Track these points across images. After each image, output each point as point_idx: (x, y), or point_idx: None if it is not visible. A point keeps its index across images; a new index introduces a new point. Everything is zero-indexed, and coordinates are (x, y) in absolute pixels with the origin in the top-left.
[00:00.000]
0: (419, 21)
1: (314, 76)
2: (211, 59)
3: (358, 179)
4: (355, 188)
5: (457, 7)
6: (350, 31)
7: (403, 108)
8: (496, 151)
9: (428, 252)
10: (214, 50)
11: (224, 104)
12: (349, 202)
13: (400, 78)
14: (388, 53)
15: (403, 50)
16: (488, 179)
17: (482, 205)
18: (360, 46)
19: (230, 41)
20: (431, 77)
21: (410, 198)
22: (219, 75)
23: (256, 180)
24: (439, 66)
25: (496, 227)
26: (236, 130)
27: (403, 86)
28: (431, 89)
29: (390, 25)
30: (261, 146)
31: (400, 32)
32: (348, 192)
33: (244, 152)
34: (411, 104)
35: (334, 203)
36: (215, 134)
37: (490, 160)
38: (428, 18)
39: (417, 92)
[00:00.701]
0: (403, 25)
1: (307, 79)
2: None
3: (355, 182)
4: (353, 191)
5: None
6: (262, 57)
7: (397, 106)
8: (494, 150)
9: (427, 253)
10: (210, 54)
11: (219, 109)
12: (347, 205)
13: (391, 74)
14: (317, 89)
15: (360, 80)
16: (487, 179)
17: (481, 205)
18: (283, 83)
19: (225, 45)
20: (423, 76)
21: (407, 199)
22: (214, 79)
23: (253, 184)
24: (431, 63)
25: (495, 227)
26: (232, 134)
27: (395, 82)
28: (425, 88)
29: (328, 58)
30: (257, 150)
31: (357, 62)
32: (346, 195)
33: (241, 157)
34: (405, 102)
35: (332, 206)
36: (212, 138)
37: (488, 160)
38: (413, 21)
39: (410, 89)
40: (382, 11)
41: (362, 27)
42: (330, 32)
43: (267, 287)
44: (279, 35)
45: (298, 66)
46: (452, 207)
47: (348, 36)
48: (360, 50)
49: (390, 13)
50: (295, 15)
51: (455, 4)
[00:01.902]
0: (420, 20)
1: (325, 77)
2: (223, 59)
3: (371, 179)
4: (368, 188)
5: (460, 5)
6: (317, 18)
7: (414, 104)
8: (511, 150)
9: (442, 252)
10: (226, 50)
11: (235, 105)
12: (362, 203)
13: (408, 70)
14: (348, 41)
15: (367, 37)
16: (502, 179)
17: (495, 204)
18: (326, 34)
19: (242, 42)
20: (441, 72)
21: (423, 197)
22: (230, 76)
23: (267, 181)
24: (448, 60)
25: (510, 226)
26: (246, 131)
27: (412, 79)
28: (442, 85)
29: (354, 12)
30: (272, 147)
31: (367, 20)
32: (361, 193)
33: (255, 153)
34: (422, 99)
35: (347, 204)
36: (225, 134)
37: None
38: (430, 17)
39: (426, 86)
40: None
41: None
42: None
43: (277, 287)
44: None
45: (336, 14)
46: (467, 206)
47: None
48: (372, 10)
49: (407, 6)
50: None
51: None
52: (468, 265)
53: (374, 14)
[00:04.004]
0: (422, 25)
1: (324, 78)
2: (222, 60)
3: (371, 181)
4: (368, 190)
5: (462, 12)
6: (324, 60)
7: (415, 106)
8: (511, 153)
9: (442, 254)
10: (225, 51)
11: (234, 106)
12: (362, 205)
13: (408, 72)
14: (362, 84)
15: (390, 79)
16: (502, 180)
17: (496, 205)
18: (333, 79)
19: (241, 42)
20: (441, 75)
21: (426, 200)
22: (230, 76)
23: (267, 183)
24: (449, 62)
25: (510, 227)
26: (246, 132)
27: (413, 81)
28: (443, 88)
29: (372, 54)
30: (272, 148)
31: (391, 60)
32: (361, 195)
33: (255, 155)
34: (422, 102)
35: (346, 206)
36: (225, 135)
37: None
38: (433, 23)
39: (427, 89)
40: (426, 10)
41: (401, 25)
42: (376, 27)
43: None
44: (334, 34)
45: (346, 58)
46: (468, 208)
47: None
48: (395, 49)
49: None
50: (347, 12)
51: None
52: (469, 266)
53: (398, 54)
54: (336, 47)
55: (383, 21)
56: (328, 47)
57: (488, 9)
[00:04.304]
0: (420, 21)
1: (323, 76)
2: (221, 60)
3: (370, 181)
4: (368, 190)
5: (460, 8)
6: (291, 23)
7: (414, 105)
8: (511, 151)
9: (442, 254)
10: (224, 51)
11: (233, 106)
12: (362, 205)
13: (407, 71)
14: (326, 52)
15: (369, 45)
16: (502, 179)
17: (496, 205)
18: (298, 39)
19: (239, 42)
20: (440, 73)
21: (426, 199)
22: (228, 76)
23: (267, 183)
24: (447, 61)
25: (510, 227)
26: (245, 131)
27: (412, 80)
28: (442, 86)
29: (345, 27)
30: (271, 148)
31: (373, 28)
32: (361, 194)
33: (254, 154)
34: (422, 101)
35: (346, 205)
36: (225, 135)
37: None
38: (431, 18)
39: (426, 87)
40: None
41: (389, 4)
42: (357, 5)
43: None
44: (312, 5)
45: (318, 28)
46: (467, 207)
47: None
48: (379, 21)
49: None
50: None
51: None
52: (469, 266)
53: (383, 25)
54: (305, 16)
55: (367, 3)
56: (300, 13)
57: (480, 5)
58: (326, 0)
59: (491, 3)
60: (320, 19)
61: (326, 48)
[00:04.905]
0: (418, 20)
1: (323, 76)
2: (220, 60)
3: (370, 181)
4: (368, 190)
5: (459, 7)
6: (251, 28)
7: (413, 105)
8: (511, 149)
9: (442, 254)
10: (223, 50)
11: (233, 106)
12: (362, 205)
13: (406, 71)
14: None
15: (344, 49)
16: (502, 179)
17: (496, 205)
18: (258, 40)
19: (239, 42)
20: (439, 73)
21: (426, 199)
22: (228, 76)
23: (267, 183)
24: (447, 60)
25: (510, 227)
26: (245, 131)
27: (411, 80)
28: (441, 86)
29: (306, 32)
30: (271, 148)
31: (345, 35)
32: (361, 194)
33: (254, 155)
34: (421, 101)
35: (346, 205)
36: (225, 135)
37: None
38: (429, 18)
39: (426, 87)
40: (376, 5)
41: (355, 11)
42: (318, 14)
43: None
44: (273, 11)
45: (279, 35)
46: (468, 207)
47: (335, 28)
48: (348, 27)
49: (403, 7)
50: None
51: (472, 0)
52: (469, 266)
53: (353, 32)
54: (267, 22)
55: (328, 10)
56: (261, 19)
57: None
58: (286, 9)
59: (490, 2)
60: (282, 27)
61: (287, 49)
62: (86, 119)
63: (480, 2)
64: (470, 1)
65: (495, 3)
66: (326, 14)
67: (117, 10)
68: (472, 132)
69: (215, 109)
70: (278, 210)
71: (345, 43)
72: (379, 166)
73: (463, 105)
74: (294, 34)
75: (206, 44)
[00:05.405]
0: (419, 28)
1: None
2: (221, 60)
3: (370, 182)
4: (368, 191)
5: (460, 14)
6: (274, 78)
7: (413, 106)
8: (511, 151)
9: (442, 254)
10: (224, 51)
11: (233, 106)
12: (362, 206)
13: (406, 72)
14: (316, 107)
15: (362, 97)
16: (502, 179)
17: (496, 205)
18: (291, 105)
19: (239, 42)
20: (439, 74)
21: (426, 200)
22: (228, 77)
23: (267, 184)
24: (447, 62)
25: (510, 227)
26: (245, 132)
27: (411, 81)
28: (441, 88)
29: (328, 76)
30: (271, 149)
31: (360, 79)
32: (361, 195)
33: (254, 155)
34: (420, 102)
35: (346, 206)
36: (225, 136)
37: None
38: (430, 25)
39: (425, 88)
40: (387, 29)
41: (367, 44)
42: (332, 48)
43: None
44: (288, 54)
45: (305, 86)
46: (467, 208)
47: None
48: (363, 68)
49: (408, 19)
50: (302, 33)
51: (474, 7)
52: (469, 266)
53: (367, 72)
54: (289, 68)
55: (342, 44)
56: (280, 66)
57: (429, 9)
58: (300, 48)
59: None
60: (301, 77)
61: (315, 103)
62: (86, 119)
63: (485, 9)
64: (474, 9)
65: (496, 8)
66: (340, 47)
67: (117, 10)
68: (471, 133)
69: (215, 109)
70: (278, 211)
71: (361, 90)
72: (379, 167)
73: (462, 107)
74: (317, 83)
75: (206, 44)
——————————
Assignment:
Output all lines from the beginning of the data up to the line holding "6: (350, 31)", that line included, exactly as written.

Worked solution:
Track these points across images. After each image, output each point as point_idx: (x, y), or point_idx: None if it is not visible. A point keeps its index across images; a new index introduces a new point. Everything is zero-indexed, and coordinates are (x, y) in absolute pixels with the origin in the top-left.
[00:00.000]
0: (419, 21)
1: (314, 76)
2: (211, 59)
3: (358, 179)
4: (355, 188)
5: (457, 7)
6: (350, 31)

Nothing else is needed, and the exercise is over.